Consignes:
1. Recopiez à l'identique le passage de l'extrait sur le travail à distance qui commence à « Dans certains de » et se termine à « refus de l'entreprise. ».
2. Pour chacune des affirmations suivantes, indiquez par oui ou par non si elle concorde avec l'extrait sur le travail à distance, en citant mot pour mot les termes de l'extrait qui tranchent la question. (a) En Australie, l'employeur doit remettre sa lettre de refus dans les 21 jours suivant la réception de la demande. (b) Le salarié peut contester le refus devant un tribunal de commerce. (c) En Australie, les salariées victimes de violences domestiques peuvent travailler à domicile depuis 2020.
3. Rédigez la suite de l'extrait sur le travail à distance, en reprenant juste après sa dernière phrase.

Extrait à lire:
● ● ●

Dans certains de ces pays, les employeurs sont désormais légalement tenus d'expliquer les motifs de leur refus par écrit. En Australie, par exemple, l'employeur doit fournir une lettre expliquant les raisons professionnelles du refus de la demande de télétravail d'un salarié dans les 21 jours suivant la réception de cette demande. Le salarié a alors le droit d'utiliser cette lettre pour faire appel de la décision auprès de la « Fair Work Commission » (FWC) du gouvernement, et il y a de fortes chances que les pouvoirs d'arbitrage de la FWC puissent renverser le refus de l'entreprise. 

Comment faire votre demande de travail à distance en tant qu'expatrié ? 

Tout d'abord, il convient de vérifier la législation relative au travail à distance dans votre pays. Dans certains pays, votre employeur ne peut légalement pas refuser votre demande si vous êtes enceinte, si vous avez des problèmes de santé (par exemple, un handicap), si vous avez des enfants en bas âge ou si vous vous occupez de parents âgés. En Australie, depuis 2022, même les salariées victimes de violences domestiques sont autorisées à travailler à domicile. Mais si vous n'y avez pas automatiquement droit et si vous souhaitez tout de même travailler à distance depuis l'étranger en tant qu'expatrié, vous devrez présenter des arguments solides à votre employeur.

● ● ●

Données enregistrées:

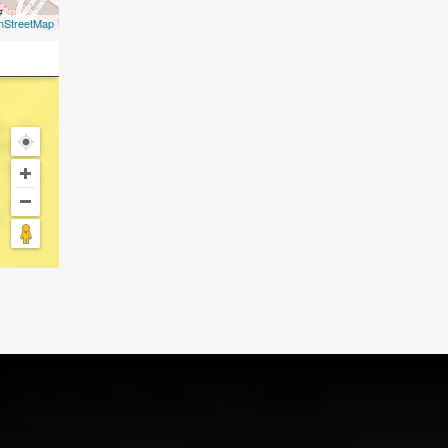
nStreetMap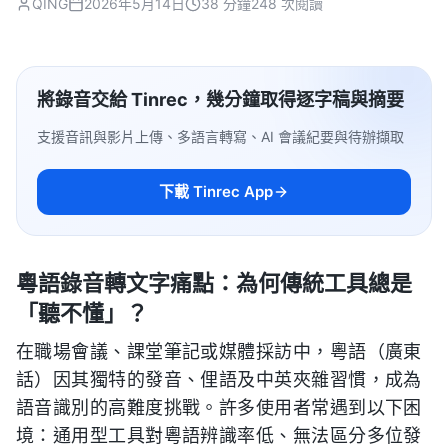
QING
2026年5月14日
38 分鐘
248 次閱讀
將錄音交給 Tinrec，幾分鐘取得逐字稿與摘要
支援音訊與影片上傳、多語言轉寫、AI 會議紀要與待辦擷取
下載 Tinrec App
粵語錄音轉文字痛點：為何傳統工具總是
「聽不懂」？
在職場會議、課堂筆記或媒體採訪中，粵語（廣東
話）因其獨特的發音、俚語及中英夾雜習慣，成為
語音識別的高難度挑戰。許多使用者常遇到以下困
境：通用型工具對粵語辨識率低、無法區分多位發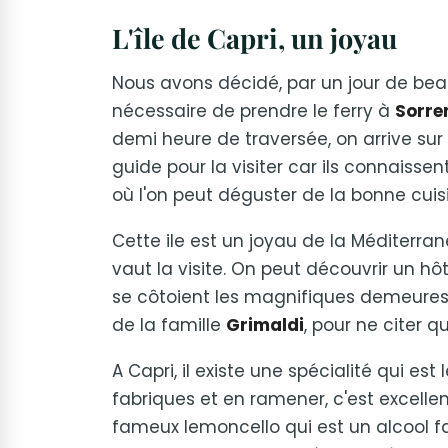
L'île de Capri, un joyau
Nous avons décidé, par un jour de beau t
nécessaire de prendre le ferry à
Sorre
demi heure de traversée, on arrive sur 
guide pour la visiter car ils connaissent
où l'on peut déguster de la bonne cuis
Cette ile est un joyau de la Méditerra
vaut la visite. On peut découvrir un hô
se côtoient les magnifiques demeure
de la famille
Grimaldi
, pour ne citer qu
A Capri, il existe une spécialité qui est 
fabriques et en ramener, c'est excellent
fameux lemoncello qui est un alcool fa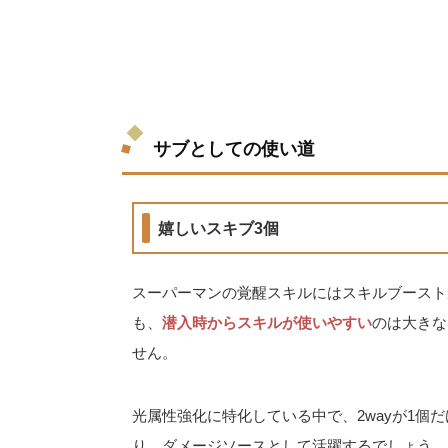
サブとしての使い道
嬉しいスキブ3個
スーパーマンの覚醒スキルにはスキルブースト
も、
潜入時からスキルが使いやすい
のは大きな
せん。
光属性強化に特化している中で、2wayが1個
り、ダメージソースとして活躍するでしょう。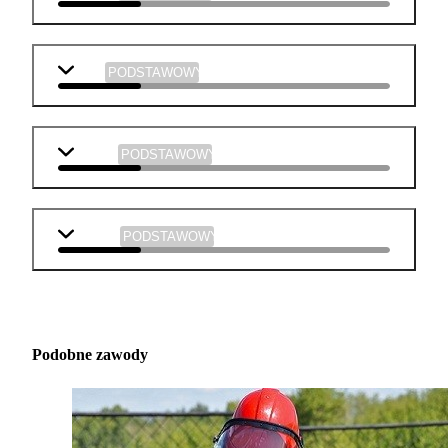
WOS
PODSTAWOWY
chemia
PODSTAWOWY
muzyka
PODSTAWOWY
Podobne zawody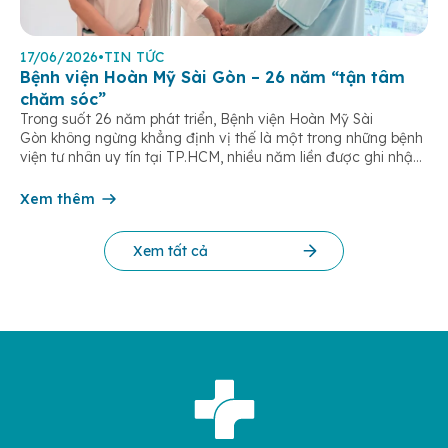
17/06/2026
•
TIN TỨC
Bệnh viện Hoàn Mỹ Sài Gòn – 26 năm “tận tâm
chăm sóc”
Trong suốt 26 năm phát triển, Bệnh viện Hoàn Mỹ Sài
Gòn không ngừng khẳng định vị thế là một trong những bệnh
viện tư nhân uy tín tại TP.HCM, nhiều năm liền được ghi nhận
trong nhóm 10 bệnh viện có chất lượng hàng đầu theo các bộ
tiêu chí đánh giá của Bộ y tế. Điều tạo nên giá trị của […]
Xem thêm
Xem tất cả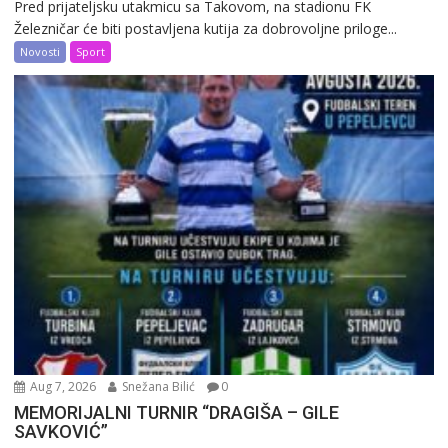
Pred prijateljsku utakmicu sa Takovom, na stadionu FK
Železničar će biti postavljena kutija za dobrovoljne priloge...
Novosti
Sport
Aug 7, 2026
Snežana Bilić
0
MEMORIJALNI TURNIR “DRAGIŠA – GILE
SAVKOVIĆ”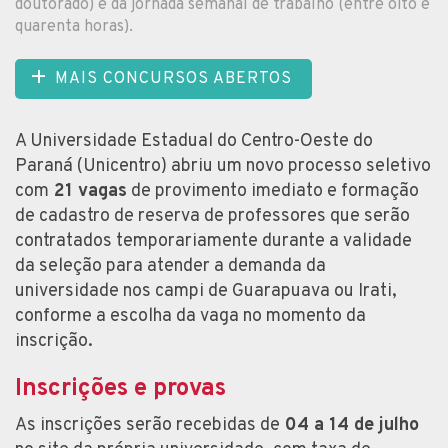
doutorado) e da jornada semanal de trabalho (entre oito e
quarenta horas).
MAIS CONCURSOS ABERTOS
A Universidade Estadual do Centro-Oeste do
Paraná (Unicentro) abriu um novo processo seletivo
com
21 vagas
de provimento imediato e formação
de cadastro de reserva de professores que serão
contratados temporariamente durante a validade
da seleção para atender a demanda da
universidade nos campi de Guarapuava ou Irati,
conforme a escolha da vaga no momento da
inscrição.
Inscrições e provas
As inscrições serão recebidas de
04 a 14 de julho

● ● ●

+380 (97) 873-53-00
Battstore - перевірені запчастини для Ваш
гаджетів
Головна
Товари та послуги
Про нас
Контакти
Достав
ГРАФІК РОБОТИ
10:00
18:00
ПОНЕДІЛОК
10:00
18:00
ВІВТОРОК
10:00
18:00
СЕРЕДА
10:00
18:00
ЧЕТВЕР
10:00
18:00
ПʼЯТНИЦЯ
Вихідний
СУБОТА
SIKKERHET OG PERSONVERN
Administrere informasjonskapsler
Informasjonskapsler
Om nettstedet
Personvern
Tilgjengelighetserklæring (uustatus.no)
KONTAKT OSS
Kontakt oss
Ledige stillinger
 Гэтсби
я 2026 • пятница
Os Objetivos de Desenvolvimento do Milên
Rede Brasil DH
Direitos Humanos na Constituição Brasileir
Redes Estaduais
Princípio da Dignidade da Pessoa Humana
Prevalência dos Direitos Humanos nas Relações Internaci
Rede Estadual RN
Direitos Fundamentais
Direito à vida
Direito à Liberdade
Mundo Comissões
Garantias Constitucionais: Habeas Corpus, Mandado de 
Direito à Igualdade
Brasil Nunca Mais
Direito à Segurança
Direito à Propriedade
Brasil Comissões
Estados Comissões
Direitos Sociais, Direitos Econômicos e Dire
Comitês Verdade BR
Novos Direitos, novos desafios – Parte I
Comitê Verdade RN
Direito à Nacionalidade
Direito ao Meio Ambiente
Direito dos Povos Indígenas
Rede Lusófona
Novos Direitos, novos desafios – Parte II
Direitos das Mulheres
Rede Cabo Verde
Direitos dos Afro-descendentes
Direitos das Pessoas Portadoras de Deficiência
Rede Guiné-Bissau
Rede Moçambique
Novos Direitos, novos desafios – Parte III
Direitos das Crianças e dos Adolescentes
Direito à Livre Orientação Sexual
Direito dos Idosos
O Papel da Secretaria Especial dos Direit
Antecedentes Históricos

● ● ●

Corrigé des exercices:
1.
Dans certains de ces pays, les employeurs sont désormais légalement tenus d'expliquer les motifs de leur refus par écrit. En Australie, par exemple, l'employeur doit fournir une lettre expliquant les raisons professionnelles du refus de la demande de télétravail d'un salarié dans les 21 jours suivant la réception de cette demande. Le salarié a alors le droit d'utiliser cette lettre pour faire appel de la décision auprès de la « Fair Work Commission » (FWC) du gouvernement, et il y a de fortes chances que les pouvoirs d'arbitrage de la FWC puissent renverser le refus de l'entreprise.

2.
(a) Oui : « dans les 21 jours suivant la réception de cette demande ».
(b) Non : « auprès de la « Fair Work Commission » (FWC) du gouvernement ».
(c) Non : « En Australie, depuis 2022, même les salariées victimes de violences domestiques sont autorisées à travailler à domicile ».

3.
La partie la plus délicate du travail à distance depuis l'étranger concerne les impôts. Votre employeur vérifiera si cela convient à la succursale de son entreprise dans le pays étranger ciblé et si vos deux pays ont conclu une convention de double imposition. Il est possible que vous ayez à remplir deux déclarations d'impôts, mais vous bénéficierez également de déductions sur ce que vous avez déjà payé dans l'un des deux pays. Vous devriez également discuter de la manière dont votre salaire et vos avantages seront ajustés si vous travaillez à distance dans un pays où le coût de la vie peut être très différent. Votre employeur pourrait refuser votre demande de travailler à partir d'un autre pays si l'adaptation est trop compliquée ou trop coûteuse pour lui.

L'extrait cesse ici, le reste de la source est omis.